The top 10 Most-cited Papers in Music Technology

What is the most-cited paper in music technology? A few weeks ago I informally posed this question in social media (Twitter, Facebook). A nice conversation followed up the question, which I will summarize here.

Books vs papers

The question focuses on articles, as opposed to books. The rationale is to identify the most influencial articles in music technology, which tend to be faster in publishing and are more focused on releasing discoveries and revealing new approaches, if compared to books. Top-cited books that were suggested but are excluded from this group are:

Helmholtz (1877): On the Sensations of Tone as a Physiological Basis for the Theory of Music (1651 citations).
Roads (1996): The Computer Music Tutorial (1543 citations).
Gold, Morgan and Ellis (1999): Speech and audio signal processing: processing and perception of speech and music (892 citations).

What is music tech?

Music technology is a niche and novel field, if we compare it to math or physics. Here, the term music technology is used interchangeably with sound and music computing. This discipline looks into both music and sound from an interdisciplinary standpoint borrowing methods and techniques from science, engineering, social sciences and the arts. It aims at understanding, modeling and generating sound and music using computation, as well as suggesting future uses of technologies for sound and music.

How to retrieve the most-cited papers?

The most efficient way of finding the top-cited papers in music tech was to informally ask to the music tech community expertise using social media, which helped to define the problem and retrieve well-known papers from different areas. I also tried to apply techniques suggested by this generic post in Quora on How do you find out the most cited paper in a research field?, which shed light on looking at prominent profiles in the field and see their most cited publications (as opposed to find reviews written by them suggested by the above post).

The top-10 list

The final top 10 list that emerged from these conversations is:

Tzanetakis & Cook (2002): Musical genre classification of audio signals (2420 citations).
Ghias, Logan, Chamberlin, Smith (1995): Query by humming: musical information retrieval in an audio database (980 citations).
Smaragdis & Brown (2003): Non-negative matrix factorization for polyphonic music transcription (777 citations).
Bello, Daudet, Abdallah, Duxbury, Davies and Sandler (2005): A tutorial on onset detection in music signals (746 citations).
Smaragdis (1998): Blind separation of convolved mixtures in the frequency domain (731 citations).
Jordà, Geiger, Alonso and Kaltenbrunner (2007): The reacTable: exploring the synergy between live music performance and tabletop tangible interfaces (719 citations).
Smith (1992): Physical modeling using digital waveguides (709 citations).
Smith & Abel (1987): Closed-form least-squares source location estimation from range-difference measurements (685 citations).
Chowning (1973): The synthesis of complex audio spectra by means of frequency modulation (678 citations).
Serra & Smith (1990): Spectral modeling synthesis: A sound analysis/synthesis system based on a deterministic plus stochastic decomposition (663 citations).

Observations

The topics of the papers include sound synthesis (physical modeling synthesis, frequency modulation synthesis, spectral modeling synthesis); acoustics (source localization); music information retrieval (e.g. automatic musical genre classification, polyphonic music transcription, onset detection, source separation); HCI and new interfaces. In general, the titles of the publications are accurate, novel, and with a trade-off between generic and specific.
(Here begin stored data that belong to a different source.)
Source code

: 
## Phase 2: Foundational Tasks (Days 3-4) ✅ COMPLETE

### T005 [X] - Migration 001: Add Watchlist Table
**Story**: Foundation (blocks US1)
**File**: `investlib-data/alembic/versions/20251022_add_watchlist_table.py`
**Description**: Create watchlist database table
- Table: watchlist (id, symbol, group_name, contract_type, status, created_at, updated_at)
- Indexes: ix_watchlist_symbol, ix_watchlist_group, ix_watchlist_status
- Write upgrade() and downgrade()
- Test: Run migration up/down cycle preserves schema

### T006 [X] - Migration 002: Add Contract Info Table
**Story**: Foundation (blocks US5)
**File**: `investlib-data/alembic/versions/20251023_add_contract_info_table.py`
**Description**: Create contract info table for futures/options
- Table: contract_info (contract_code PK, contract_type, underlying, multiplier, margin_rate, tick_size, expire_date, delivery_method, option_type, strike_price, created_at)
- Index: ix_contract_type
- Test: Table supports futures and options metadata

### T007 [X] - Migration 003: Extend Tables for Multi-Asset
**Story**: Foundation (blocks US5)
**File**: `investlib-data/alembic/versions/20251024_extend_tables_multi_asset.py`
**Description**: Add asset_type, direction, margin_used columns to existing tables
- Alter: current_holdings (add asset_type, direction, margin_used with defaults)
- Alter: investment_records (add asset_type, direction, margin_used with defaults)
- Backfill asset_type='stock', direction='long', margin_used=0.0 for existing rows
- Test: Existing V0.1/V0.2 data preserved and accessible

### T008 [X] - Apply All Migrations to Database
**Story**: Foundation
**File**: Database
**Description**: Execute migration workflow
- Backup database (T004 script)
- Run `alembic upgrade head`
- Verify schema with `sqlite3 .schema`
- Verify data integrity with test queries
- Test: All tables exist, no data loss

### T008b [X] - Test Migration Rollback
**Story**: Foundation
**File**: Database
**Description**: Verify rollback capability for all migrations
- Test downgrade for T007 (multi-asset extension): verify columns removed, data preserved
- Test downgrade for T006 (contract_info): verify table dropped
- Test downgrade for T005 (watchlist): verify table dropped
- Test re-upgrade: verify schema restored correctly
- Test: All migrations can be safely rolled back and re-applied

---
Eight out of the 10 publications come from USA, and the other two from Europe. The first publication dates back to 1973 and the latest has been published in 2007. In general, publications are within the range of 1990–2007s. Thus obviously a few years are needed to reach a fair amount of citations, potentially at least around a decade. With a few exceptions (Tzanetakis & Cook), a well-cited paper in the field seems to be within the range of 650–1K citations.

Most papers are journal articles (e.g. Tzanetakis & Cook, Bello et al., Smaragdis, Smith, Smith & Abel, Chowning, Serra & Smith) and conference papers (Ghias et al., Jordà et al.), yet one of them is a workshop paper (Smaragdis & Brown). This indicates that a timely and novel topic can be more important than the publishing venue, yet journal articles seem to be the most cited.

Two authors have more than one paper: Smith (3 papers), who specializes in audio signal processing; and Smaragdis (2 papers), who specializes in audio signal processing, machine learning and machine listening. Seven out of 10 are written in collaboration. Notoriously, there are no female authors in this list. The main reasons seem to be related to the fact that this field has been (and still is) mostly male dominated. We can certainly do (and will do) better!

Acknowledgements: Thanks to Gerard Roma, Alexander Lerch, Dan Stowell, Justin Salamon, Lauren Hayes, Liz Dobson, Emilia Gómez, and Andrea Franceschini for their contributions to this conversation.

Note: The number of citations has been retrieved on November 12, 2016, from Google Scholar.